Reproduce every item below word for word, keeping each line unchanged.

Collection entries
☆ ☆ ☆ ☆
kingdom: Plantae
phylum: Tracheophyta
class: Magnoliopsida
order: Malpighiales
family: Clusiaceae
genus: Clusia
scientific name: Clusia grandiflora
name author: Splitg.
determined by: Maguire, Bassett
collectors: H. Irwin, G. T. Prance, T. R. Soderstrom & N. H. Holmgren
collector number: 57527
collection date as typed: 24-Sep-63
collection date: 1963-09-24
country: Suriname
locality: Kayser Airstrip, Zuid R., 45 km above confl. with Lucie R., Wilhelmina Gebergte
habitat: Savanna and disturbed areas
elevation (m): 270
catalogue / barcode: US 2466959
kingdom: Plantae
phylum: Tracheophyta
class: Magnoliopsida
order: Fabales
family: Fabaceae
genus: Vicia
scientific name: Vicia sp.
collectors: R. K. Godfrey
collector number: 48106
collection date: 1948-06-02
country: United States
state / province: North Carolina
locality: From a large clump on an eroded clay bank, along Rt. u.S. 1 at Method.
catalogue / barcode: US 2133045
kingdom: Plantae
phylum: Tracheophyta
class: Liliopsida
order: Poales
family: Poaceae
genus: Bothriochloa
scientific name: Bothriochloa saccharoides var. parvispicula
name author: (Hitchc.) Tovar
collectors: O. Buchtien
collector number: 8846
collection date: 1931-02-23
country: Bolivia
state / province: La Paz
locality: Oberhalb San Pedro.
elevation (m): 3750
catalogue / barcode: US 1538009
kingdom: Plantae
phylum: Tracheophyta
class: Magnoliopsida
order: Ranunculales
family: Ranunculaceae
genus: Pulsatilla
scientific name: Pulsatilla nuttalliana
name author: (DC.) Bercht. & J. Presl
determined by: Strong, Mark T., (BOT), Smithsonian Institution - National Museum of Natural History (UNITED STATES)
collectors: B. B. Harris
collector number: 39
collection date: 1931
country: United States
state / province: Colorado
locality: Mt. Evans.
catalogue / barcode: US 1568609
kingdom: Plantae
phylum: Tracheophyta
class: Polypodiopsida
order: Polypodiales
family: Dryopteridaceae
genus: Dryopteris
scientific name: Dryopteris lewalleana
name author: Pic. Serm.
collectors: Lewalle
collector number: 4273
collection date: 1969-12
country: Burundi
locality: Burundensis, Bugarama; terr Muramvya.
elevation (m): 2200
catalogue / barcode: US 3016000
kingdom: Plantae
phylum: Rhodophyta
☆ ☆ ☆ ☆
**Solution**
kingdom: Plantae
phylum: Tracheophyta
class: Magnoliopsida
order: Malpighiales
family: Clusiaceae
genus: Clusia
scientific name: Clusia grandiflora
name author: Splitg.
determined by: Maguire, Bassett
collectors: H. Irwin, G. T. Prance, T. R. Soderstrom & N. H. Holmgren
collector number: 57527
collection date as typed: 24-Sep-63
collection date: 1963-09-24
country: Suriname
locality: Kayser Airstrip, Zuid R., 45 km above confl. with Lucie R., Wilhelmina Gebergte
habitat: Savanna and disturbed areas
elevation (m): 270
catalogue / barcode: US 2466959
kingdom: Plantae
phylum: Tracheophyta
class: Magnoliopsida
order: Fabales
family: Fabaceae
genus: Vicia
scientific name: Vicia sp.
collectors: R. K. Godfrey
collector number: 48106
collection date: 1948-06-02
country: United States
state / province: North Carolina
locality: From a large clump on an eroded clay bank, along Rt. u.S. 1 at Method.
catalogue / barcode: US 2133045
kingdom: Plantae
phylum: Tracheophyta
class: Liliopsida
order: Poales
family: Poaceae
genus: Bothriochloa
scientific name: Bothriochloa saccharoides var. parvispicula
name author: (Hitchc.) Tovar
collectors: O. Buchtien
collector number: 8846
collection date: 1931-02-23
country: Bolivia
state / province: La Paz
locality: Oberhalb San Pedro.
elevation (m): 3750
catalogue / barcode: US 1538009
kingdom: Plantae
phylum: Tracheophyta
class: Magnoliopsida
order: Ranunculales
family: Ranunculaceae
genus: Pulsatilla
scientific name: Pulsatilla nuttalliana
name author: (DC.) Bercht. & J. Presl
determined by: Strong, Mark T., (BOT), Smithsonian Institution - National Museum of Natural History (UNITED STATES)
collectors: B. B. Harris
collector number: 39
collection date: 1931
country: United States
state / province: Colorado
locality: Mt. Evans.
catalogue / barcode: US 1568609
kingdom: Plantae
phylum: Tracheophyta
class: Polypodiopsida
order: Polypodiales
family: Dryopteridaceae
genus: Dryopteris
scientific name: Dryopteris lewalleana
name author: Pic. Serm.
collectors: Lewalle
collector number: 4273
collection date: 1969-12
country: Burundi
locality: Burundensis, Bugarama; terr Muramvya.
elevation (m): 2200
catalogue / barcode: US 3016000
kingdom: Plantae
phylum: Rhodophyta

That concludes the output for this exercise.